We are going to tread very carefully through this, my friends. Because this is a sensitive topic that many major news organizations have proven to only know pieces about, and the most definitive stuff comes from Robert Mueller’s court filings. The Associated Press did a great job laying out these public documents earlier this month to tell the story of “The Mueller Report” hidden in plain view.
Now, if you go to Amazon and search “Mueller Report,” three books pop up top. One has a foreword by disgraced Trump apologist/Martha’s Vinyard loner, Alan Dershowitz, so you can probably guess what kind of bias that will have. The second is a satirical book written last year by the hilarious Jason O. Gilbert, and the third…it’s authored by The Washington Post.
Yeah, this is weird.
Nearly two weeks ago, we were told by CNN, WaPo and NBC that “the Mueller Report” was imminent (in December, NBC was actually the first to indicate that Mueller may be wrapping up around late February). Reporting quickly pushed back on the short timeframe, but not the overall narrative that Mueller was reaching something of a conclusion.
Now, Roger Stone was just arrested with terabytes of data on his hard drives, and many of these cases around the Mueller investigation are still very much in their legal infancy. While “wrapping up” after a little less than two years seems incredibly short compared to the five-plus year average of most special counsels, WaPo reported that “Mueller has envisioned it as an investigative assignment, not necessarily a prosecutorial one, and for that reason does not plan to keep the office running to see to the end all of the indictments it has filed.”
This upcoming “report” is not a final report because we still have most of the legal process to play out, plus any tangential investigations that may arise from Stone’s terabytes of information (or any other information that comes to light in the near-future, like out of, say, Trump Organization CFO Allen Weisselberg).

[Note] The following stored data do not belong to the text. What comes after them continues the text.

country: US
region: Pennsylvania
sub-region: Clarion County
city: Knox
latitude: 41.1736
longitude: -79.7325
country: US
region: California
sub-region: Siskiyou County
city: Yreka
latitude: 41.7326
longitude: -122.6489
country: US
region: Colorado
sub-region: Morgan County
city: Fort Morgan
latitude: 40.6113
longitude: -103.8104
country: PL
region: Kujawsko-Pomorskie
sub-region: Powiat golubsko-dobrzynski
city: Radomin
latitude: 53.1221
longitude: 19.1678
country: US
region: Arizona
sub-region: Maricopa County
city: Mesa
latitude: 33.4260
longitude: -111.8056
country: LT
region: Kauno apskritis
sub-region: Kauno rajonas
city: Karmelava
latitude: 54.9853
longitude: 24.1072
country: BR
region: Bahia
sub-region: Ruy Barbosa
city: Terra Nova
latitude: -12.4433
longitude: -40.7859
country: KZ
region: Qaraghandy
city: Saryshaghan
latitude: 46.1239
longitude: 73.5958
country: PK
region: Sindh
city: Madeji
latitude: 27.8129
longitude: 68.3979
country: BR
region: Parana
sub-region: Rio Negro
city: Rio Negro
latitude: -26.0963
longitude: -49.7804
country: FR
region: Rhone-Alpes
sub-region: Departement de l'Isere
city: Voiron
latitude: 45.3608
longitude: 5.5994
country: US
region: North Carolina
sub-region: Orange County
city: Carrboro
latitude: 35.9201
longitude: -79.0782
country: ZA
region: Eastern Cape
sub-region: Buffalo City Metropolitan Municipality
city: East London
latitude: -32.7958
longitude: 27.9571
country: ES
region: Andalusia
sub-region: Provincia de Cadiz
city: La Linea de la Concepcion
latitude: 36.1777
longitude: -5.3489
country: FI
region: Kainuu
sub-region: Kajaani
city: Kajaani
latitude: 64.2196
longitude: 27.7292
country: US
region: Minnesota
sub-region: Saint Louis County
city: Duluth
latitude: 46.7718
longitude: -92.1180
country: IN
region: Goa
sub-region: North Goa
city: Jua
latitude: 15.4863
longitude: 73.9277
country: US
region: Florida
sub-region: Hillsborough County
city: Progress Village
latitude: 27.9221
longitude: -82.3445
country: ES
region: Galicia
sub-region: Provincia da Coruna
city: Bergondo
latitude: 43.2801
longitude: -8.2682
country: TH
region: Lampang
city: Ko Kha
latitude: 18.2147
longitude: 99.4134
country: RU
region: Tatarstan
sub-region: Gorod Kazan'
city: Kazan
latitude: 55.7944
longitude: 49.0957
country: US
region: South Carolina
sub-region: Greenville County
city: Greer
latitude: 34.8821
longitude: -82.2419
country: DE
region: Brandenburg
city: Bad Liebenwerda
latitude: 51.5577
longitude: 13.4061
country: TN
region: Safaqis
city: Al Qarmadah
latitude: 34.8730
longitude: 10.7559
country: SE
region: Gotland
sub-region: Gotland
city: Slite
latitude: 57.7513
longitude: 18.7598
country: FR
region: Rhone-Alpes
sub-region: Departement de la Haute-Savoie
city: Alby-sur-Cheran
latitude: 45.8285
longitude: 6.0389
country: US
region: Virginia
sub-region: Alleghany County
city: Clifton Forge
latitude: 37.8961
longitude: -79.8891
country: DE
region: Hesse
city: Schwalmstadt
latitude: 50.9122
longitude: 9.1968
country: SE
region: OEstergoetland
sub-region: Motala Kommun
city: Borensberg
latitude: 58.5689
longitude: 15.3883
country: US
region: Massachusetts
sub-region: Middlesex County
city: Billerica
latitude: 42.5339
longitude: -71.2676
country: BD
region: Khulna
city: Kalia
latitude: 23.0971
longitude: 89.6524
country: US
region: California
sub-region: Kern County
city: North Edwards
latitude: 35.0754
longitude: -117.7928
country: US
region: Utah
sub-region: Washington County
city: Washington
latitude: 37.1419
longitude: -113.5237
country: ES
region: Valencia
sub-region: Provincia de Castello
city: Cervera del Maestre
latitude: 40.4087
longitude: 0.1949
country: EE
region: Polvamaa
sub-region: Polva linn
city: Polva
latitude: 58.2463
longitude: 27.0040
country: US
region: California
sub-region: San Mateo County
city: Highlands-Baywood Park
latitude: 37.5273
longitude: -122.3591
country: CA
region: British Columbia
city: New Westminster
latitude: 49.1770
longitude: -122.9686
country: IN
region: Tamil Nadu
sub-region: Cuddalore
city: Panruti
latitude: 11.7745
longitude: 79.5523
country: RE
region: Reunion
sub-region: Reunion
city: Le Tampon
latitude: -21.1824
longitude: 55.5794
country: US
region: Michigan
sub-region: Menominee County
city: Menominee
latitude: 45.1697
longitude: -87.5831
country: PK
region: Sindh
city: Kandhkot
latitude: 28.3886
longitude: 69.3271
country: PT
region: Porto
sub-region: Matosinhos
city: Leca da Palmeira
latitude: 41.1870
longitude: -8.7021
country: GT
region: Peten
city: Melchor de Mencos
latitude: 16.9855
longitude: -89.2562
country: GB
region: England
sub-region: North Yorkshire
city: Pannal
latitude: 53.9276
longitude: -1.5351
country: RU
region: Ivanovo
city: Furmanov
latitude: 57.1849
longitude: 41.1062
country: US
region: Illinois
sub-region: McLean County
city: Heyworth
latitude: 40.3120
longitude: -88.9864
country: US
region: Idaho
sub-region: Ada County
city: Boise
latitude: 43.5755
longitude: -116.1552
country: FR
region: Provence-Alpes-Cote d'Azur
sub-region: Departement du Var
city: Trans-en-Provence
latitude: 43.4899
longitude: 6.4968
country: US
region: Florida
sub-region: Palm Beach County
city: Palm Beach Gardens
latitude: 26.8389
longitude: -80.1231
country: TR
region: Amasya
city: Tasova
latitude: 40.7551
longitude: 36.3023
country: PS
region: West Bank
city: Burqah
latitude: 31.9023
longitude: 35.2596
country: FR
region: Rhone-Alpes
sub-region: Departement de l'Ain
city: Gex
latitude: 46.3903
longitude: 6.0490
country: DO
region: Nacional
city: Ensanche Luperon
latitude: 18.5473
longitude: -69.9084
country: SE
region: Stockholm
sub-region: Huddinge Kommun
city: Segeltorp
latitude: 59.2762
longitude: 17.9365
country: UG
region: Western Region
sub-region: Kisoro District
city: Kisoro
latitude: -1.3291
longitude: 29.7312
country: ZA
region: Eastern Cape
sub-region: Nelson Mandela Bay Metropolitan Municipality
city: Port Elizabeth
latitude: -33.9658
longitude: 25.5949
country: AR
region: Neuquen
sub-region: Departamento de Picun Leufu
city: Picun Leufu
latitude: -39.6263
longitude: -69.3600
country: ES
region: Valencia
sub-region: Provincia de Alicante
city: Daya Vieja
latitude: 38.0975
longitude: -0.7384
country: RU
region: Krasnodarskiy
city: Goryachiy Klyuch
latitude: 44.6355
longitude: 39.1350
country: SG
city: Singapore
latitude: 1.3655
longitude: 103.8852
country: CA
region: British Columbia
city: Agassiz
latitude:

We literally do not have enough information for a “final report,” so what* is this “Mueller Report” that The Washington Post and Scribner are selling?
*I reached out to WaPo about this very question and will update the piece if I hear back.
28 CFR § 600.8, the Department of Justice statute describing how special counsels are supposed to report their findings, states unequivocally that (emphasis mine) “At the conclusion of the Special Counsel’s work, he or she shall provide the Attorney General with a confidential report explaining the prosecution or declination decisions reached by the Special Counsel.”
So let’s assume that reporting from ten days ago is correct and that this “confidential” report from Mueller was imminent, and let’s assume that The Washington Post knows that a public Mueller report will be available by March 26th, hence the existence of the book. Given the gargantuan task of redacting classified information, to reach a publish date of three weeks from now means that Mueller’s concluding report surely has to have already been submitted to Rod Rosenstein, which squares up with reports of what we know about the apparent final stages of the Mueller investigation.
The way this is actually supposed to work is not by giving The Washington Post and Scribner money through Amazon. The reason why a “confidential” report is submitted first is so those with clearance can prepare a report to submit to Congress, who then reports their findings to the American people (and conducts follow-up investigations that fall under their legal mandate of providing a check on the executive branch).
Again, what “report” is The Washington Post and Scribner selling?
Regardless of whatever confusion is presently going on with the Mueller investigation, DOJ laws are crystal clear: we will eventually find out about the Mueller report in some way, shape or form—for free—because that’s how this whole constitution thing is supposed to work. If it’s coming later this month, then that means we are about to enter a new phase of this ordeal, and headlines will soon transition from the Mueller Investigation to the Mueller Report.
This article has been updated, as it wrongly said Scribd was partnering with WaPo, when it is Scribner joining them in this venture. We regret the error.